**Goal of the exercise**. Report how many of the lines below contain the string "image". Give only the number.

[Records taken from a data source]
[Start of Attachment]

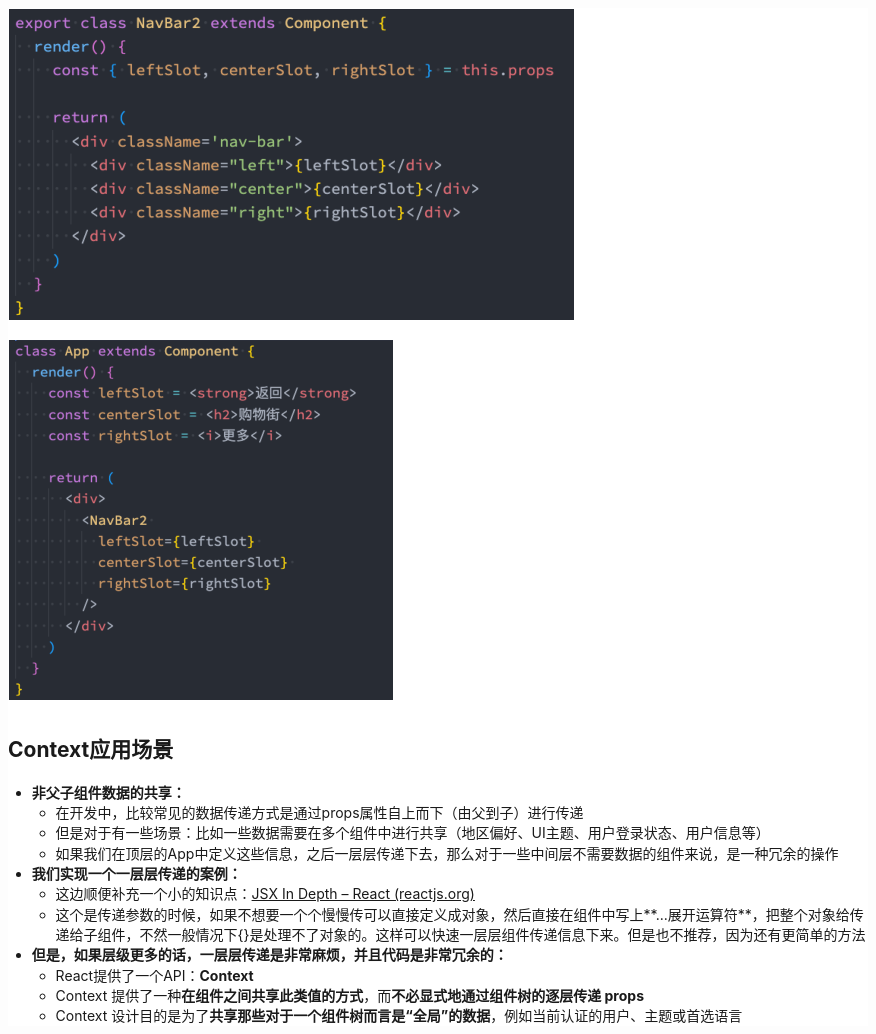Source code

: ![image-20230404202840179](.\React-images\image-20230404202840179-1683026306062-12.png)

![image-20230404202844841](.\React-images\image-20230404202844841-1683026306062-11.png)

## Context应用场景

- **非父子组件数据的共享：**
  - 在开发中，比较常见的数据传递方式是通过props属性自上而下（由父到子）进行传递
  - 但是对于有一些场景：比如一些数据需要在多个组件中进行共享（地区偏好、UI主题、用户登录状态、用户信息等）
  - 如果我们在顶层的App中定义这些信息，之后一层层传递下去，那么对于一些中间层不需要数据的组件来说，是一种冗余的操作
- **我们实现一个一层层传递的案例：**
  -  这边顺便补充一个小的知识点：[JSX In Depth – React (reactjs.org)](https://legacy.reactjs.org/docs/jsx-in-depth.html)
  -  这个是传递参数的时候，如果不想要一个个慢慢传可以直接定义成对象，然后直接在组件中写上**...展开运算符**，把整个对象给传递给子组件，不然一般情况下{}是处理不了对象的。这样可以快速一层层组件传递信息下来。但是也不推荐，因为还有更简单的方法
- **但是，如果层级更多的话，一层层传递是非常麻烦，并且代码是非常冗余的：**
  - React提供了一个API：**Context**
  - Context 提供了一种**在组件之间共享此类值的方式**，而**不必显式地通过组件树的逐层传递 props**
  - Context 设计目的是为了**共享那些对于一个组件树而言是“全局”的数据**，例如当前认证的用户、主题或首选语言
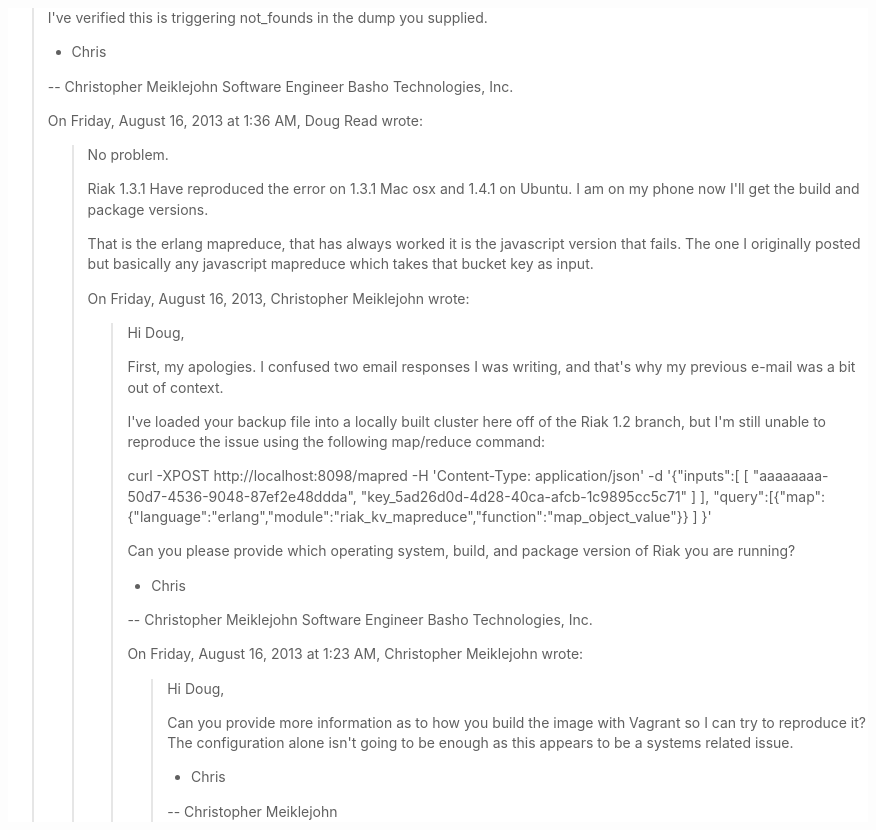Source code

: > I've verified this is triggering not\_founds in the dump you supplied.
>
> - Chris
>
> --
> Christopher Meiklejohn
> Software Engineer
> Basho Technologies, Inc.
>
>
>
> On Friday, August 16, 2013 at 1:36 AM, Doug Read wrote:
>
> > No problem.
> >
> > Riak 1.3.1
> > Have reproduced the error on 1.3.1 Mac osx and 1.4.1 on Ubuntu. I am on
> my phone now I'll get the build and package versions.
> >
> > That is the erlang mapreduce, that has always worked it is the
> javascript version that fails. The one I originally posted but basically
> any javascript mapreduce which takes that bucket key as input.
> >
> > On Friday, August 16, 2013, Christopher Meiklejohn wrote:
> > > Hi Doug,
> > >
> > > First, my apologies. I confused two email responses I was writing, and
> that's why my previous e-mail was a bit out of context.
> > >
> > > I've loaded your backup file into a locally built cluster here off of
> the Riak 1.2 branch, but I'm still unable to reproduce the issue using the
> following map/reduce command:
> > >
> > > curl -XPOST http://localhost:8098/mapred -H 'Content-Type:
> application/json' -d '{"inputs":[ [ "aaaaaaaa-50d7-4536-9048-87ef2e48ddda",
> "key\_5ad26d0d-4d28-40ca-afcb-1c9895cc5c71" ] ],
> "query":[{"map":{"language":"erlang","module":"riak\_kv\_mapreduce","function":"map\_object\_value"}}
> ] }'
> > >
> > > Can you please provide which operating system, build, and package
> version of Riak you are running?
> > >
> > > - Chris
> > >
> > > --
> > > Christopher Meiklejohn
> > > Software Engineer
> > > Basho Technologies, Inc.
> > >
> > >
> > >
> > > On Friday, August 16, 2013 at 1:23 AM, Christopher Meiklejohn wrote:
> > >
> > > > Hi Doug,
> > > >
> > > > Can you provide more information as to how you build the image with
> Vagrant so I can try to reproduce it? The configuration alone isn't going
> to be enough as this appears to be a systems related issue.
> > > >
> > > > - Chris
> > > >
> > > > --
> > > > Christopher Meiklejohn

[End of Attachment]

**Output below**. 3